### [Work to be completed]
Please count the lines in the entries below that contain the string "صفحه", and give only that number.

### [Material for the task]
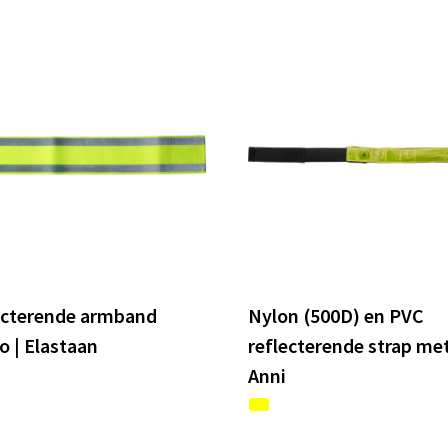
ecterende armband
Nylon (500D) en PVC
o | Elastaan
reflecterende strap met
Anni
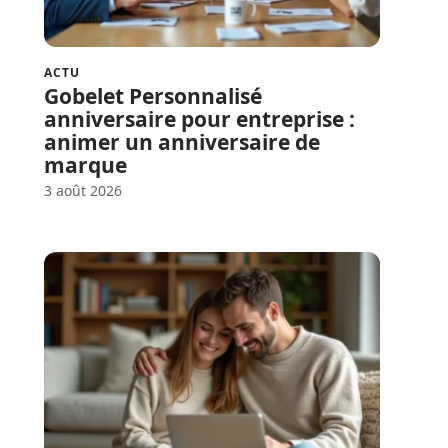
ACTU
Gobelet Personnalisé
anniversaire pour entreprise :
animer un anniversaire de
marque
3 août 2026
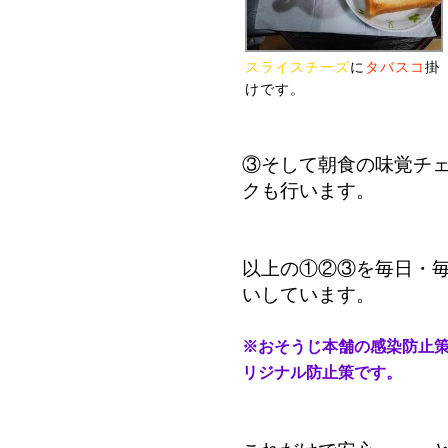
スライスチーズ
に
タバスコ
掛
けです。
③そして朝食の味覚チ
クも行います。
以上の①②③を毎日・
いしています。
※おそうじ本舗の感染防止
リジナル防止策です。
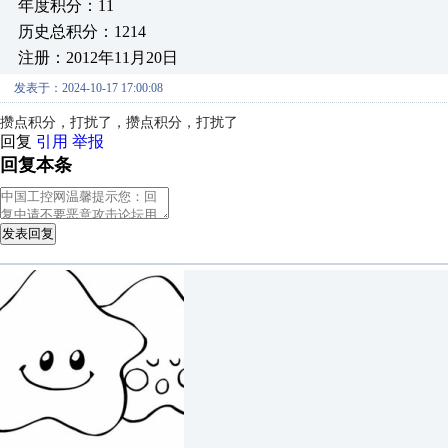
年度积分：11
历史总积分：1214
注册：2012年11月20日
发表于：2024-10-17 17:00:08
攒点积分，打扰了，
攒点积分，打扰了
回复
引用
举报
回复本条
发表回复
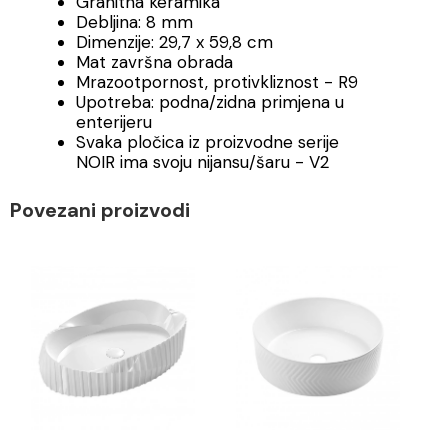
Granitna keramika
Debljina: 8 mm
Dimenzije: 29,7 x 59,8 cm
Mat završna obrada
Mrazootpornost, protivkliznost - R9
Upotreba: podna/zidna primjena u
enterijeru
Svaka pločica iz proizvodne serije
NOIR ima svoju nijansu/šaru - V2
Povezani proizvodi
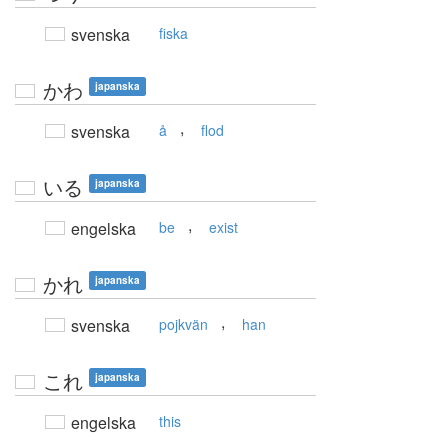
svenska
fiska
かわ
japanska
,
svenska
å
flod
いる
japanska
,
engelska
be
exist
かれ
japanska
,
svenska
pojkvän
han
これ
japanska
engelska
this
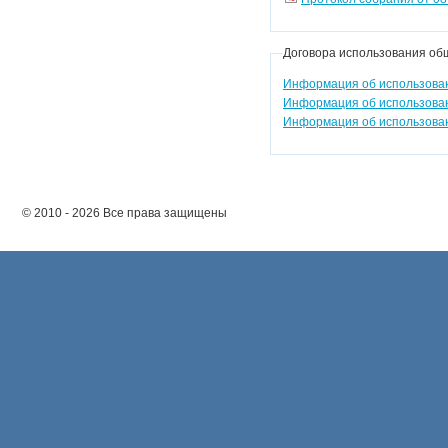
Договора использования об
Информация об использован
Информация об использован
Информация об использован
© 2010 - 2026 Все права защищены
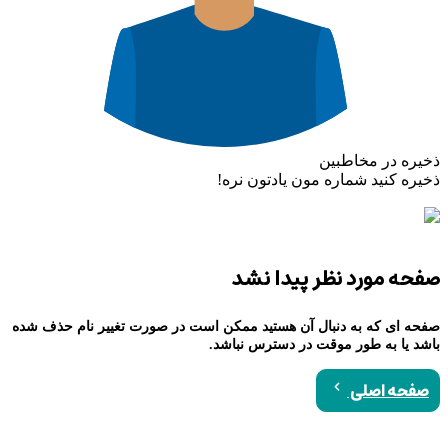
ذخیره در مخاطبین
ذخیره کنید شماره مون یادتون نره!
صفحه مورد نظر پیدا نشد
صفحه ای که به دنبال آن هستید ممکن است در صورت تغییر نام حذف شده
باشد یا به طور موقت در دسترس نباشد.
صفحه اصلی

### [Task solution]
3